Sunday, May 18, 2008

Sunday Letters Vol. 2

Dear Ben & Jerry,

I'm writing in regards to your Cinnamon Buns flavored ice cream. It came highly recommended to me by multiple friends, so when I was finally able to locate this elusive flavor at the local grocery store with the description of Caramel Ice Cream with Cinnamon Bun Dough and a Cinnamon Streusel Swirl, I was beyond elated. For the first time in my life I didn't think twice about spending nearly $5 on a tiny pint of ice cream.

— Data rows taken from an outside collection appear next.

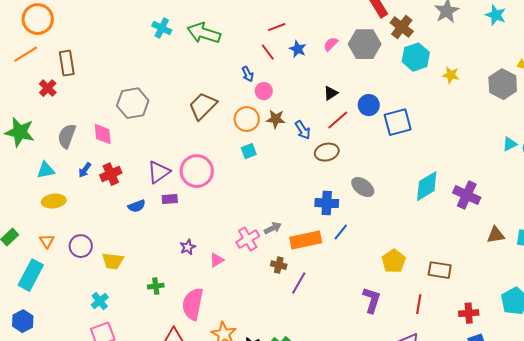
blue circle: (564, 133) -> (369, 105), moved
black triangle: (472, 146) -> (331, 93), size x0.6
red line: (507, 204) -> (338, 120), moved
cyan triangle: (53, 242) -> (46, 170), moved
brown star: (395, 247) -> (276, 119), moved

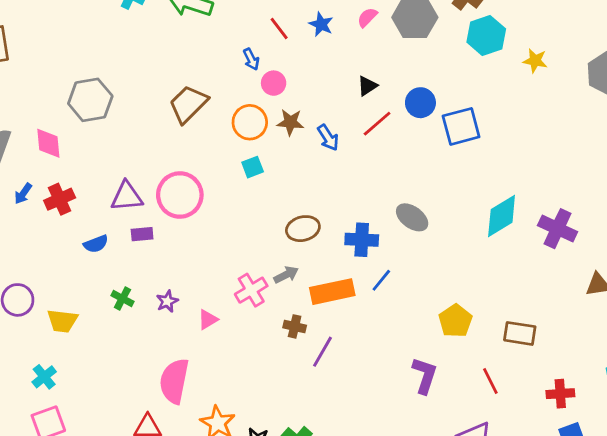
brown ellipse: (327, 152) -> (303, 229), moved
purple triangle: (159, 172) -> (127, 196), turned 30
green cross: (156, 286) -> (122, 299), moved, turned 35
red line: (419, 304) -> (490, 381), turned -36

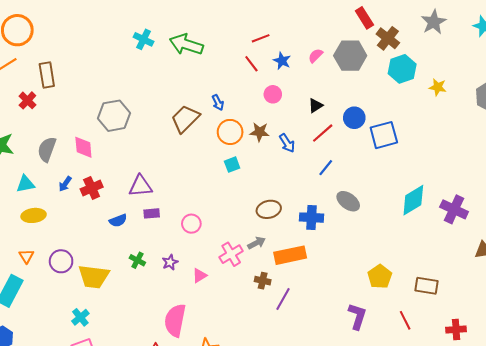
blue arrow: (251, 59) -> (218, 102), moved
pink circle: (274, 83) -> (273, 94), moved
pink circle: (180, 195) -> (191, 224), moved, size x0.6
blue line: (381, 280) -> (326, 168), moved
yellow trapezoid: (62, 321) -> (94, 277), size x1.4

Later that night I pulled the day's only splurge from the freezer and sat down to watch an episode of Lost while enjoying my Cinnamon Buns. I figured I could do what I usually do with your ice cream--eat 2 of the ½ cup servings, and just before the ice cream starts to melt around the edges of the container, put it back in the freezer for another day. But what happened on this particular night was devastating--your Cinnamon Buns flavored ice cream was so delicious, so flavorful, and tasted so much like real iced cinnamon buns that I ate the entire pint in 15 minutes. I ate all 4 servings and all 1,160 calories in 15 minutes and I still frantically scraped at the sides of the cardboard container for just a little more.

I can see how you would think this is wonderful news, after all, how can it be bad for business when someone was able to enjoy your ice cream so much? Well, I have to tell you that 5 minutes after finishing the pint of ice cream, after the sugar induced euphoria went away, I was riddled with guilt and it felt much like I would imagine a usually responsible woman does after her first drunken one night stand. In hindsight, eating your ice cream was like waking up with an explosive headache and turning over to find a naked stranger in bed next to me. At that moment all you can think is, What the fuck have I done?

So, in conclusion, it's obvious that I think your product is absolutely and amazingly delicious, but I can't help but think of it as Eve's apple in the Garden of Eden--uncontrollably tempting, but extremely dangerous. You are playing with fire in a world of Weight Watcher's, 100 calorie snack packs, and 0 trans fat. If you are not careful all of those innocent people who have joined the 50 Million Pound Challenge will gain back the 2 million pounds they have lost already just by eating your ice cream. Do you really want that on your conscience? I know I wouldn't.